Szósta minuta to kolejna groźna akcja gospodarzy, która tym razem mogła zakończyć się bramką. Bacary Sagna celnie dośrodkował na głowę Benayouna, a ten oddał mocny strzał na bramkę Aliego Al-Habsiego. Golkiper z Omanu stanął jednak na wysokości zadania i i przeniósł piłkę ponad poprzeczką.
Rzut rożny dla Arsenalu przyniósł błyskawiczną kontrę dla drużyny Wigan. Błąd w wyprowadzaniu piłki wykorzystali goście, którzy od razu ruszyli do przodu. Dogranie Jordiego Gomeza z lewego skrzydła skończyło się pod nogami Di Santo, który ograł Szczęsnego i strzelił do pustej bramki.
Dwie minuty później było już 2-0 dla Wigan. Kolejny błąd defensywy Arsenalu, niefortunnie interweniujący Wojciech Szczęsny, aż w końcu Jordi Gomez, który wykorzystał sytuację i wepchnął futbolówkę do siatki.
Chwilę później kontuzjowanego Artetę zmienił Aaron Ramsey.
Dwie szybkie bramki dla Wigan mocno zaszokowały podopiecznych Arsene Wengera. Ci jednak nie postanowili się poddać i ruszyli do ataku w celu odrabiania strat. Kolejna okazja do zdobycia bramki miała miejsce w 16. minucie. Kolejny raz głową uderzał Yossi Benayoun i kolejną fantastyczną paradą popisał się Ali Al-Habsi.

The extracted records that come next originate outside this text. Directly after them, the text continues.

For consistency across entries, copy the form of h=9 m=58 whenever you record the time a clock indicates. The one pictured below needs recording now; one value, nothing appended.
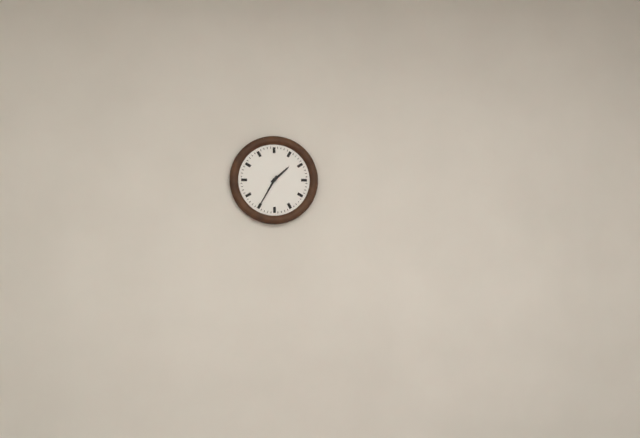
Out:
h=1 m=35
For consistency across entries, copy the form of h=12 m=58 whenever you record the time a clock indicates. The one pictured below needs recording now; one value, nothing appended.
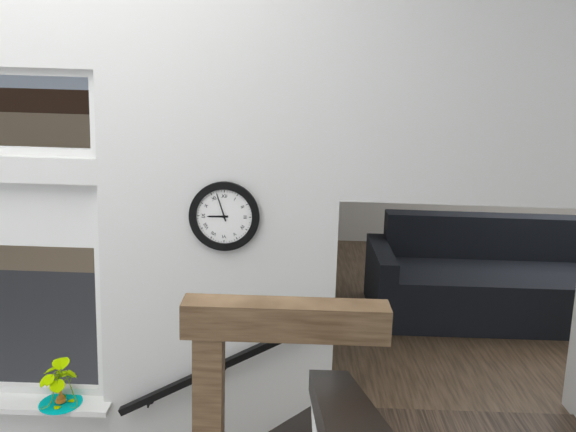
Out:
h=8 m=57
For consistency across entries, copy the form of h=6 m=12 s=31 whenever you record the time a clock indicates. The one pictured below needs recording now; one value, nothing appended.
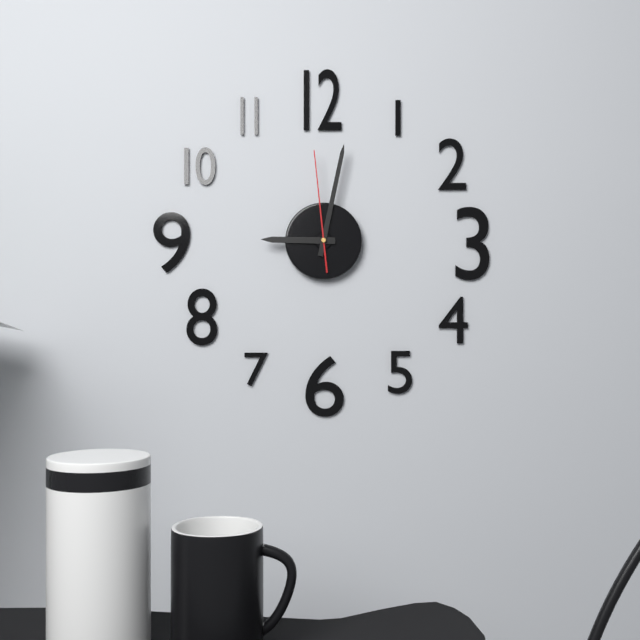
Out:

W 21. minucie Kanonierzy wreszcie dopięli swego i zmniejszyli przewagę do jednej bramki. Dośrodkowanie Tomasa Rosicky'ego z prawego skrzydła dobrym strzałem głową wykorzystał Thomas Vermaelen. Ali Al-Habsi nawet nie ruszył się z miejsca.
Dwie minuty później Robin van Persie mógł doprowadzić do wyrównania, ale jego potężny strzał z dystansu zatrzymał Al-Habsi. Po rzucie rożnym w polu karnym The Latics miało miejsce spore zamieszanie, a do sytuacji strzeleckiej doszedł Johan Djourou, który nieznacznie się pomylił.

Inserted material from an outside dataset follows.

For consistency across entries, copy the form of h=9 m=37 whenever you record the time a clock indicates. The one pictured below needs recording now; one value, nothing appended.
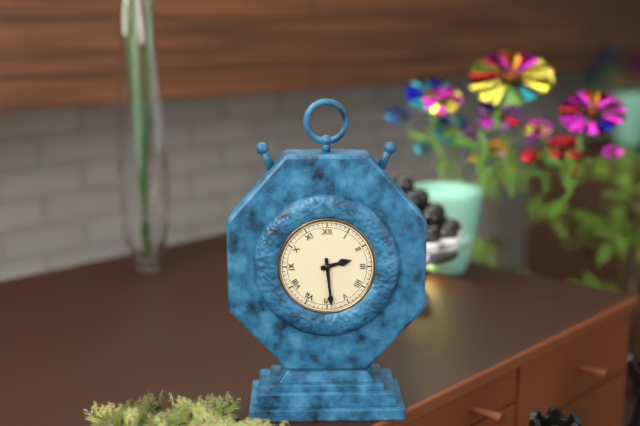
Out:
h=2 m=29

Widowisko z minuty na minutę stawało się coraz lepsze. Błąd w defensywie Wigan wykorzystał Rosicky, który przejął piłkę i od razu zagrał do Van Persiego. Czech nie spodziewał się odegrania ze strony Holendra, przez co nie miał nawet chwili do zastanowienia, więc jego strzał z pierwszej piłki zakończył się niepowodzeniem.
Po emocjonujących trzydziestu minutach spotkania, tempo wyraźnie spadło. Kanonierzy całkowicie przejęli inicjatywę, jednak nie byli w stanie stworzyć sobie żadnego zagrożenia pod bramką Al-Habsiego, gdyż usatysfakcjonowane wynikiem Wigan postanowiło ustawić pancerny autobus we własnym polu karnym, który zatrzymywał wszystkie ataki. Podopieczni Roberto Martineza od czasu do czasu wychodzili z kontratakami, które nie przyniosły żadnej bramki.

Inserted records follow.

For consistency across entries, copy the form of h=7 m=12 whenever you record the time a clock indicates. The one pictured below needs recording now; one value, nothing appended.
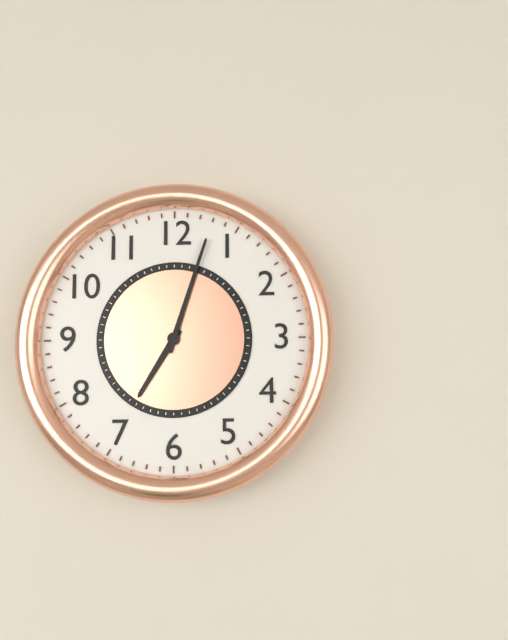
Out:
h=7 m=3
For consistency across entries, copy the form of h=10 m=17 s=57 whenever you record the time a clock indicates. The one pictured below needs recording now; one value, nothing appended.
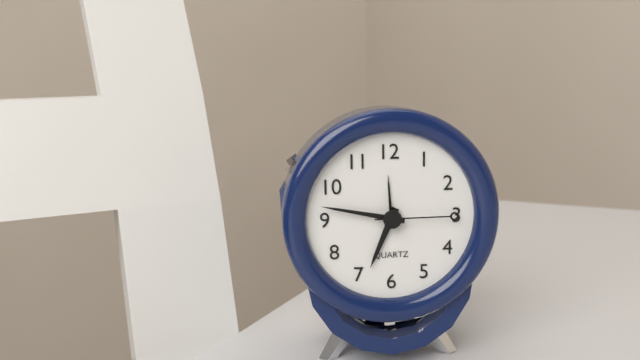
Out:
h=6 m=47 s=15
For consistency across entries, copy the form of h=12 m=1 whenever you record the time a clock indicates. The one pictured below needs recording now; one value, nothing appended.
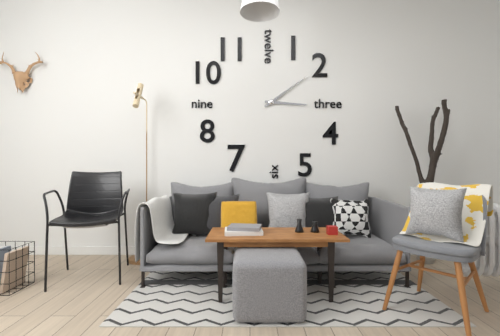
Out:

Do końca pierwszej połowy wynik nie uległ zmianie, co śmiało można uznać za wielką niespodziankę. Do przerwy Wigan prowadziło na Emirates Stadium 2-1 z Arsenalem.
Mimo że po przerwie to Kanonierzy powinni ruszyć do ataku, to pierwsi bliscy zdobycia bramki byli gracze Wigan. Victor Moses sprawnie znalazł się w polu karnym Arsenalu, po czym oddał strzał na bramkę Szczęsnego, który tym razem nie dał się pokonać.
W 59. minucie kolejny raz atakował Moses, który wykorzystał fatalny błąd w defensywie Andre Santosa. Nigeryjczyk strzelił jednak prosto w Szczęsnego.
W 61. minucie Arsene Wenger przeprowadził drugą zmianę. Gervinho zastąpił na placu gry Yossiego Benayouna.
W kolejnych minutach akcja meczu się uspokoiła. Kanonierzy nie stwarzali wielkiego zagrożenia pod bramką Al-Habsiego, a Wigan grało uważnie w defensywie, sporadycznie wyprowadzając groźne kontry.
W 74. minucie Oxlade-Chamberlain zastąpił na boisku Johana Djourou.
Kanonierom najprawdopodobniej nie zależało na odmienieniu losów meczu, gdyż wyglądali jak dzieci we mgle i nie stworzyli sobie żadnej sytuacji, która przyniosłaby bramkę dla zespołu Arsene Wengera. Nawet jeżeli gospodarze wychodzili już z jakąkolwiek akcją, to za każdym razem kończyła się ona na dobrze dysponowanym autobusie pancernym, postawionym przed bramką Wigan.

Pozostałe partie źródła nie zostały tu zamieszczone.